Because they distance themselves from IT, CEOs don’t grasp its subtleties. Nor do they understand the CIO’s role or, typically, the technologies that the company deploys. Consider the meager corporate progress over the past decades in easing two long-running headaches: enterprise-computing implementations and corporate security.

Even after more than 20 years of implementations, a study by Panorama shows that 53% of ERP projects still run over budget, 61% take longer to complete than anticipated, and more than 27% fail to produce the positive ROI expected.

And Panda Labs recently published data indicating that at a basic level, more than 27% of computers are infected with malware. Data breaches are on the rise, with a 44% increase in the number of records exposed from 2011 to 2012. There have been breaches at companies such as Global Payments (1.5 million records), Wyndham Hotels (600,000 credit cards), eHarmony (1.5 million passwords), LinkedIn (6.5 million passwords), Zappos (24 million records), Heartland (160 million credit card numbers), and even the Texas attorney general’s office (3.5 million records).

Social media is now part of the security picture too: Between Q2 and Q4 in 2012 the number of Twitter accounts grew 40%, but the growth was accompanied by hacks such as those at The Associated Press, the FT, Human Rights Watch, France 24, the BBC, and Burger King. All of which reveal a deficit of security measures and a poor contextual understanding of the technology.

These and other IT-related problems aren’t rooted in technology but in leadership failings. The people in the C-suite don’t understand IT problems, don’t provide adequate resources to solve them, and don’t approach the issues as members of unified technology-literate teams.

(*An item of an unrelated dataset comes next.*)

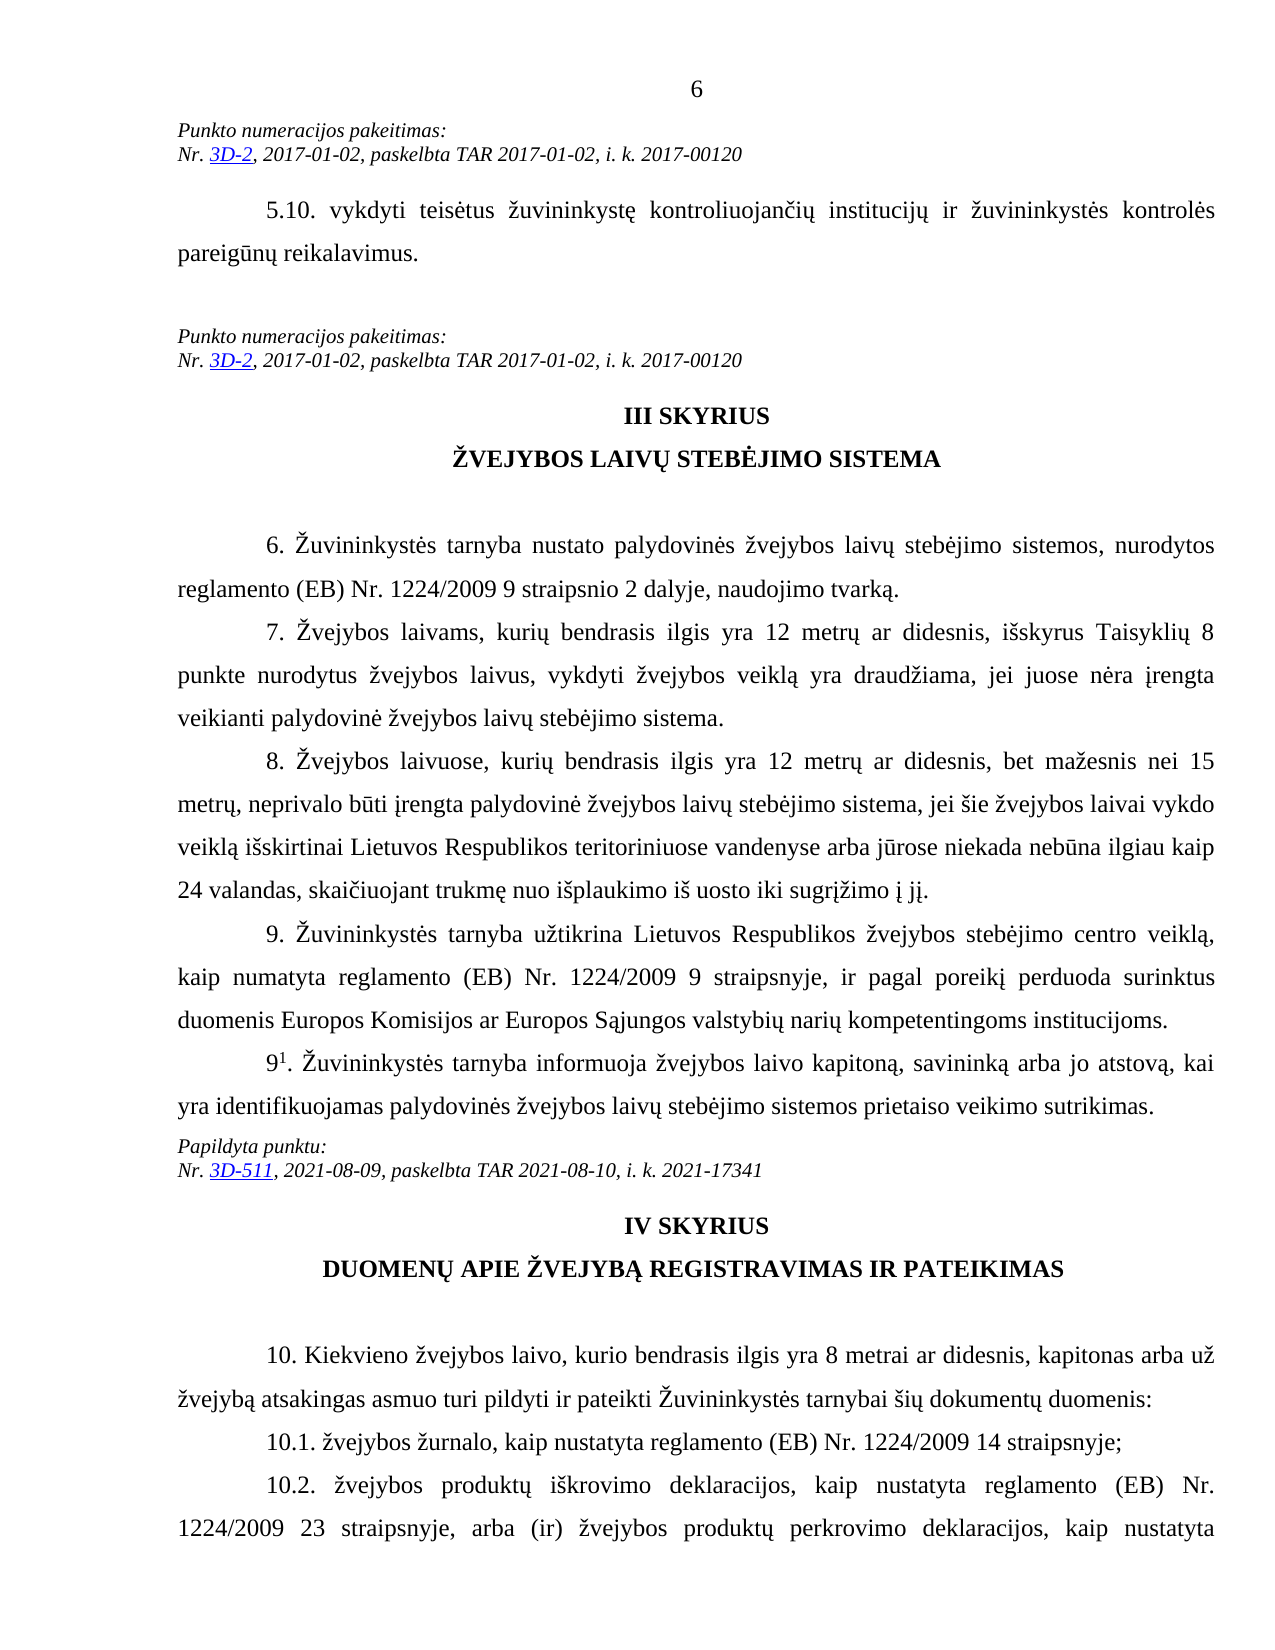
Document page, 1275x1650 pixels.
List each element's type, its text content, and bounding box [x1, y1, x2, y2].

To address these shortcomings, companies can take action in three areas:

  • Literacy. The senior leadership needs to become literate in technology. IT isn’t somebody else’s job, it’s ultimately theirs. Boards should require that CEO candidates demonstrate not just knowledge of finance and marketing but also a technology aptitude.
  • Accountability. Boards should make CEOs accountable for technology failures and data breaches. The compensation committee should push for clearer links between pay and performance for IT-related activity (which ultimately is nearly everything most firms do). These links should be described clearly in the annual report so that analysts can scrutinize them.
  • Frequency. The senior leadership group mustn’t just pay lip service to the CIO and his or her team. The CIO’s group is at the core of the business; it runs the company’s nervous system (ERP) and immune system (security) and connects all internal and external entities. Technology updates should be provided to the senior management team with the same frequency and rigor as financial statements and signed off on by the leadership team as part of the pay-for-performance framework.

It’s true, in a sense, that enterprise computing is like a utility. Data flows through every company like water, gas, and electricity. But there’s a difference. Computing’s functionality undergoes constant, dramatic increases, and as it does so, it opens huge new opportunities and leaves the company vulnerable in unexpected ways. While technology can’t give you a permanent competitive advantage, timely deployment of new IT products, processes, and systems can enable you to build a strong competitive position.

Corporations’ technology strategies will remain ineffective until leaders acknowledge that, now as always, IT does matter.